◆ Texte fourni
^^^^^^^^^^^^^^^^

Millénium 3- La reine dans le palais des courants d'air
Auteur : Stieg Larsson
Éditeur : Actes Sud actes noirs
Année : 2007
Alors que le premier volume reposait sur une intrigue indépendante, ce troisième tome se présente comme une suite du deuxième roman. Cette construction en forme de feuilleton dispense de revenir sur la présentation des personnages, et permet d’entrer directement dans le vif du sujet.
Dernier volet de la trilogie officielle Millénium "La reine dans le palais des courants d’air" nous permet de retrouver Lisbeth Salander dans un moment critique. Pour mémoire, à la fin de "la fille qui rêvait d’un bidon d’essence et d’une allumette", nous laissions l’héroïne Lisbeth Salander en grand danger de mort, une balle dans la tête, ressuscitée et extirpée de la tombe que son frère, Ronald Niederman, et son père, Zalachenko, lui avaient préparée dans les bois autour de la ferme isolée où cette fille tenace avait réussi à les retrouver.
"La reine dans le palais des courants d’air" s’ouvre au moment où Lisbeth est opérée et sauvée par Anders Jonasson, le médecin urgentiste de l’hôpital Sahlgrenska à Göteborg. Sauver la vie de quelqu’un implique un lien, même quand c’est dans le cadre de son métier. Jonas devient donc un personnage qui conquiert son importance, d’autant que l’hôpital devient la résidence obligée de Lisbeth, pendant une bonne partie du récit.

^^^^^^^^^^^^^^^^

◆ Consignes
1 > D'après la critique de Millénium 3, qui opère Lisbeth Salander et lui sauve la vie à l'hôpital ?
2 > Poursuivez la critique de Millénium 3 juste après sa dernière phrase.
Les lignes qui viennent ensuite ne servent à rien pour ce travail.

^^^^^^^^^^^^^^^^

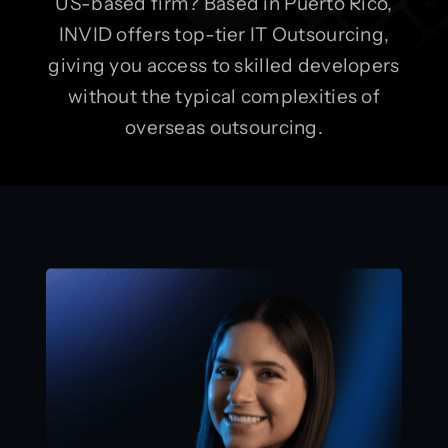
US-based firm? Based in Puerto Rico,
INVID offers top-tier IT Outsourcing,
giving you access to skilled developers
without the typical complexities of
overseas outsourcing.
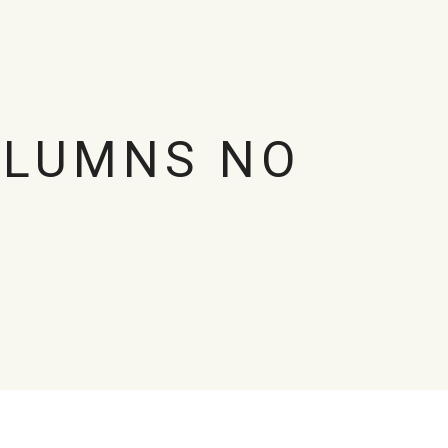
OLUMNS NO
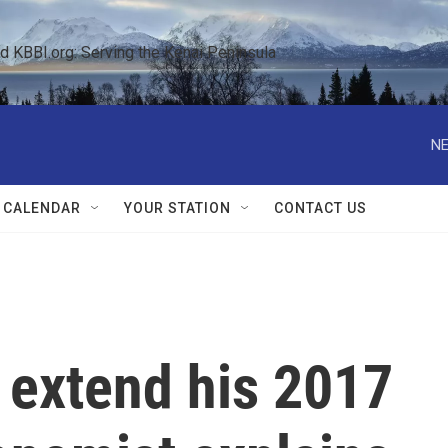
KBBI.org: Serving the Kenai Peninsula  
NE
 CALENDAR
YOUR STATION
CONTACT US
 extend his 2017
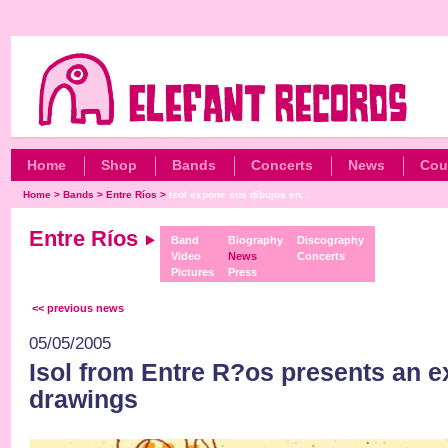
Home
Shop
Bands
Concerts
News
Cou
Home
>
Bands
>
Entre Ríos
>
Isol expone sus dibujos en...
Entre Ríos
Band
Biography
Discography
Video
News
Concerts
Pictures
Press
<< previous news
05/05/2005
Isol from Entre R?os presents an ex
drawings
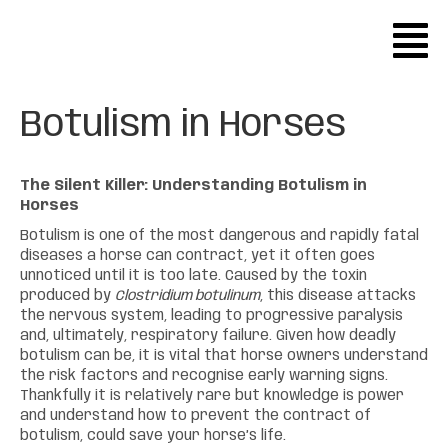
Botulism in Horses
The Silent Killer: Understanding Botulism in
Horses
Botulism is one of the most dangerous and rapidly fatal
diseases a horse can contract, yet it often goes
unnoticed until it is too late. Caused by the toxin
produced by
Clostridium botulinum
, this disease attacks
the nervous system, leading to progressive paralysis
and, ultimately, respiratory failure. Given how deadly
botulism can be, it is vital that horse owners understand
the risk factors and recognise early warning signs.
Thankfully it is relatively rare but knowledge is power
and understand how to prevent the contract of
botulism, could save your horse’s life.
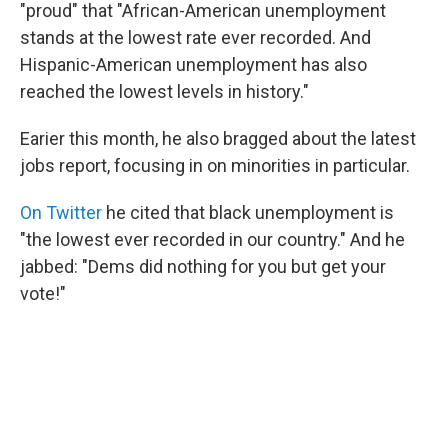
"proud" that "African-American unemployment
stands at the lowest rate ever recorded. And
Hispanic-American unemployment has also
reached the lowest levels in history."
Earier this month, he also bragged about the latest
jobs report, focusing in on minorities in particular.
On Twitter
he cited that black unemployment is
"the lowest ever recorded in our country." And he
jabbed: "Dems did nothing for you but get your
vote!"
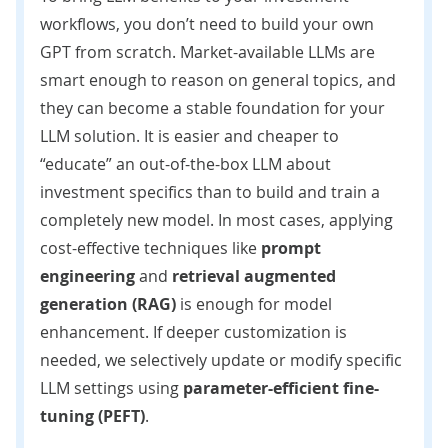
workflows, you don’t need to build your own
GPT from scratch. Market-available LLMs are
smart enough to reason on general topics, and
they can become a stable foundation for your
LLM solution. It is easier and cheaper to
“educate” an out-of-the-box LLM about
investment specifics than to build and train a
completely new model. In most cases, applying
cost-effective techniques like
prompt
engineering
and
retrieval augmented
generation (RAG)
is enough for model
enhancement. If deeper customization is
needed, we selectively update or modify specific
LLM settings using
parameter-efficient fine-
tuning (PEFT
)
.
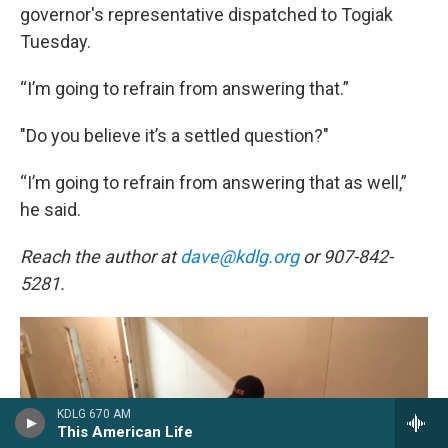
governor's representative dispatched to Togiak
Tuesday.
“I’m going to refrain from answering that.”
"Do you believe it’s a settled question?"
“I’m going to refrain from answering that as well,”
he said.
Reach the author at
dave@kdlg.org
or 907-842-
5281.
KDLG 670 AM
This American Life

^^^^^^^^^^^^^^^^

◆ Réponses
1 > Anders Jonasson, le médecin urgentiste de l'hôpital Sahlgrenska à Göteborg.

2 >
Mais si Lisbeth parait un long moment hors d’elle-même, les événements vont continuer à se focaliser sur sa survie jusqu’à la reprise progressive de ses facultés d’investigations; le lecteur assidu sait depuis le premier volume que Lisbeth possède des dons bien particuliers. La reine est à terre, elle va se relever.
Comment? Il serait dommage d’en développer les péripéties ici, d'autant que le fil du roman n’est évidemment pas très simple.
Selon la construction spécifique que Stieg Larsson a établie dès le premier volume, les péripéties du récit se déroulent selon des séquences chronologiques précises, au cours desquelles l’intrigue avance simultanément pour tous les protagonistes. Ce procédé maintient parfaitement le suspense, à l’égal d’un film où, d’un plan à l’autre, le spectateur entrevoit par la séquence des images les enchaînements des éléments de l'histoire.
D’un côté, il faut compter sur les efforts de Mickaël Blomkvist, qui s’est adjoint les compétences de la rédaction de "Millénium", pour remuer ciel et terre afin de démontrer l’innocence de Lisbeth. D’autre part, les membres de la police de Stockholm, sous les ordres du commissaire Bublanski, doutent de plus en plus sérieusement des conclusions établies lors de l’enquête menée sous la juridiction du procureur Richard Ekström.
Parallèlement, les comparses de Zalachenko poursuivent leurs activités, plus ou moins couverts par la section spéciale de la Sapö, à l’origine de l’impunité de l’ex-espion soviétique. Politique et affairisme se combinent pour refermer un piège sournois sur l’héroïne du récit.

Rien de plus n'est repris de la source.